Samcheok est une ville qui n’offre rien de plus que celles visitées précédemment. Nous y sommes venus pour visiter un parc un peu particulier situé à 45 minutes de bus.
Ce parc est en effet rempli de statues de pénis! Une légende locale veut qu’une jeune fille soit morte noyée alors qu’elle était encore vierge. Depuis, les pêcheurs pissent en direction de la mer pour montrer leurs attributs au fantôme de cette pauvre femme afin que la pêche soit meilleure…
Du coup, tous les ans a lieu un concours de sculptures de pénis et elles sont toutes gardées dans ce parc où nous avons laissé nos empreintes génitales. Autant vous dire qu’il vaut mieux faire attention à ne pas tomber! Il y a de tout, des bancs pénis, des signes du zodiaque chinois pénis, une fontaine pénis…
Le parc est bien sympa, l’accès coûte peau de zob et personne ne nous casse les burnes! Pas sûr que les proprios se fassent des couilles en or!
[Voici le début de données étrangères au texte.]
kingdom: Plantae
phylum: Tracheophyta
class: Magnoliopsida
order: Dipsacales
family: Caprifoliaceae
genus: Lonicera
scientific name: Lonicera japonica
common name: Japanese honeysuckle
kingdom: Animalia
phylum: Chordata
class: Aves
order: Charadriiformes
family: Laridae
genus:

Bon, j’arrête, je sens que je deviens lourd.
Arrivés en bas, près du phare phallus, nous tombons sur un petit marché où pas mal de gens s’attablent autour de poissons grillés et de boissons que l’on boit dans des gobelets en forme de … pénis! Je commence à en avoir plein les couilles de ces histoires!
Le soir, nous mangeons un bon repas (pas de couilles dans le potage!) ultra traditionnel…des pizzas! (Nous n’en avions pas mangé depuis plusieurs mois maintenant! Mais non, on ne se trouve pas d’excuses!)

Je tiens à m’excuser pour la vulgarité omniprésente au sein de cet article, mais la tentation était trop grande (comme ma b… !).